I remember Pota as a warm person but also slightly scary. My mother dutifully called her and sometimes put me on the phone, too, when I was little. If we didn’t call often enough, Yiya would pretend that she didn’t know who I was and would hoot at me  “Who you? Who you?” Baffled, I would try and turn the phone back over to my mother, but she would shake her head, leaving me to awkwardly explain our relationship.  


I was the tenth grandchild, and Yiya inevitably celebrated my May birthday with candy- usually a Whitman Sampler which had been carefully preserved in her overstuffed freezer since Christmas. (I couldn’t help but notice the poinsettia printed cellophane wrap.)


Pota outlived her husband by at least twenty years, so I remember her better than my grandfather. She never left the duplex on Upton Street across from a grocery store which is now a post office. In warm weather she liked to sit out front in the glass lanai where she could watch her roses climbing the chain link fence around the yard, and keep an eye on the activity at Safeway. I always thought it was the greatest thing that she kept a grocery cart in the front yard. If the weather was too cold, she would be ensconced in a big green leather chair in the TV room at the back of the house watching her soaps. 



Pota was not much for conversation in English, but she was great at sighing. She sighed often and loudly. “Oh me! Oh, poor me.” My mother faithfully took me to visit at least once a month which became a routine of sorts.

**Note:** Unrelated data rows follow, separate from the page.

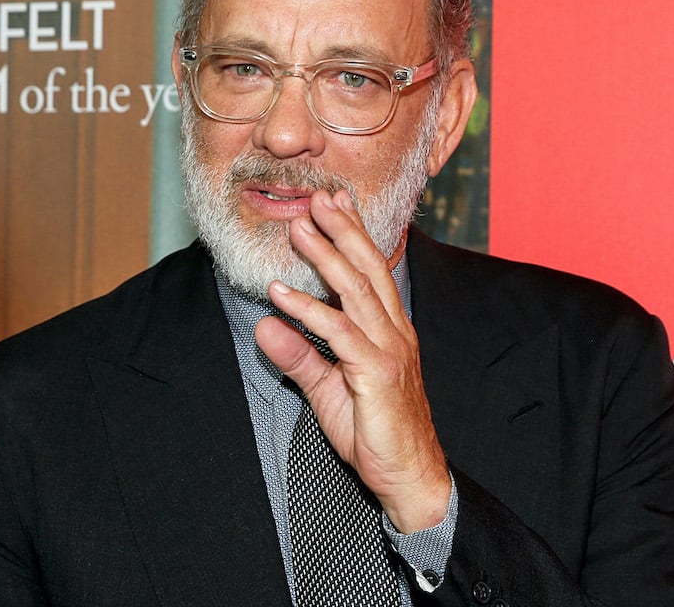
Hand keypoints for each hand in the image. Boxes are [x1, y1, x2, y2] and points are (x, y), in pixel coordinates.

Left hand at [255, 189, 450, 532]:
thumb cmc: (375, 432)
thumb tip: (264, 325)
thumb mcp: (329, 388)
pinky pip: (339, 334)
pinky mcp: (377, 374)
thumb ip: (299, 356)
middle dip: (342, 229)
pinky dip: (308, 310)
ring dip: (324, 256)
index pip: (371, 271)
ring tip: (298, 229)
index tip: (335, 202)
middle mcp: (393, 332)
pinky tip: (281, 295)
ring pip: (355, 291)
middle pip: (367, 268)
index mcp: (388, 330)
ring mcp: (388, 350)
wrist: (409, 476)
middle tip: (318, 197)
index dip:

When we first arrived, we would be offered sustenance, and it was decided that Kouleria cookies were my favorite thing. I was a picky eater and didn’t like fruit or nuts so a twisted buttery shortbread cookie right out of the freezer was fine with me. And a glass of milk. 


Then we would settle in to watch the soaps. “Oh, me !” my grandmother would sigh as she sank into her big chair in front of the TV.  My mother would sit primly on a straight back chair, a bit at a loss for words. I think she timed our visits to coincide with “General Hospital” which was one of the few things she and Yiya had in common. To me daytime dramas were boring grown-up stuff. I kept my eye on the cuckoo clock ticking away above the TV, not wanting to miss the bird coming out of its little door to shout the hour. Cuckoo! Cuckoo ! Cuckoo!  Poor me!  That’s how the afternoon went.


In the late 1960s, Calliope Cokinos, an older maiden niece from Papou's home village of Agulnitsa, was sent as a companion and helper for Yiya and Papou. Calliope was not a very happy person, and always seemed a touch angry. She wore dark tinted glasses which might look cool on a poker player, but were a bit odd on an elderly woman.  



My cousin Pete called her “sweet cheeks.” In retrospect, I feel sorry for her. She was probably unwanted by family in Greece, and the solution was to boot her to America where, late in life, she was expected to be useful. She spoke almost no English, and wasn’t interested in learning.  Even though she was about thirty years younger than my grandmother, Yiya outlived her. Caliiope died in 1982. Yiya hung on another two years until just after Christmas in 1984 when she died at her home on Upton Street with all of her garages in the back.